Cowper is one of the great hymn writers. There can be few people,
however, who know that there is a hymn tune named after him.
Composed by J.G. Whittaker, it appears in Companion Tunes to Gadsby’s
Hymnbook (1927), a substantial compilation of old favourites and newer
pieces intended, as the title suggests, to meet the musical needs of those
Churches using William Gadsby’s Selection of Hymns for Public Worship.
The project was evidently a timely one, for the First Edition, issued in
February, was more or less immediately sold out and was followed by a
Second Edition (with minor corrections) in November.
Our initial researches have yielded no information about J.G.
Whittaker beyond an acknowledgement in the Companion which seems
to indicate that he was then still living. William Gadsby (1773-1844) is
an interesting figure well known in the history of Nonconformist religion.
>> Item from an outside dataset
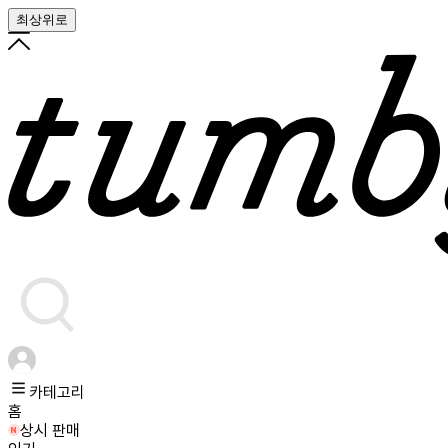
최상위로
카테고리
홈
상시 판매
The son of a road mender, he worked in his early years as a ribbon and
stocking weaver in the Midlands, but, already noted for his preaching,
was summoned in 1805 to become pastor at Back Lane Chapel, off
Rochdale Road, in Manchester, where he remained for the rest of his
life. Among his many writings was a body of hymns which he published
in 1814 in his Selection of Hymns. The volume was enlarged on several
occasions throughout the nineteenth century to include hymns by others
and additional ones by Gadsby himself, and has been continuously in
print to the present day. In 1835 Gadsby and his son founded the Gospel
Standard Magazine, to which a large portion of the Strict and Particular
Baptist churches, high Calvinist in persuasion, became affiliated. The
Gospel Standard denomination, which numbered around 150 churches in
1993, still uses Gadsby’s Selection almost exclusively as its hymnbook.
As exponents of Calvinist doctrine, Cowper and Newton are strongly
represented in its pages.
The tune ‘Cowper’ observes the form of ‘Long Metre’: that is eight
syllables in each line, as opposed to the alternating ‘eights and sixes’ of
‘Common Metre’ and the basic (though somewhat varied) six-syllable
pattern of ‘Short Metre’. The hymns specifically indicated alongside the
tune in the index of the Companion are ‘How pleasant, how divinely
fair’ by Isaac Watts, the non-attributed ‘Dear Lord! My panting soul
inflame’, and Newton’s ‘May this be a much-favoured hour’. The hymns
by Cowper for which it is suitable include ‘Jesus, where’er thy people
meet’ and ‘Thy mansion is the Christian’s heart’.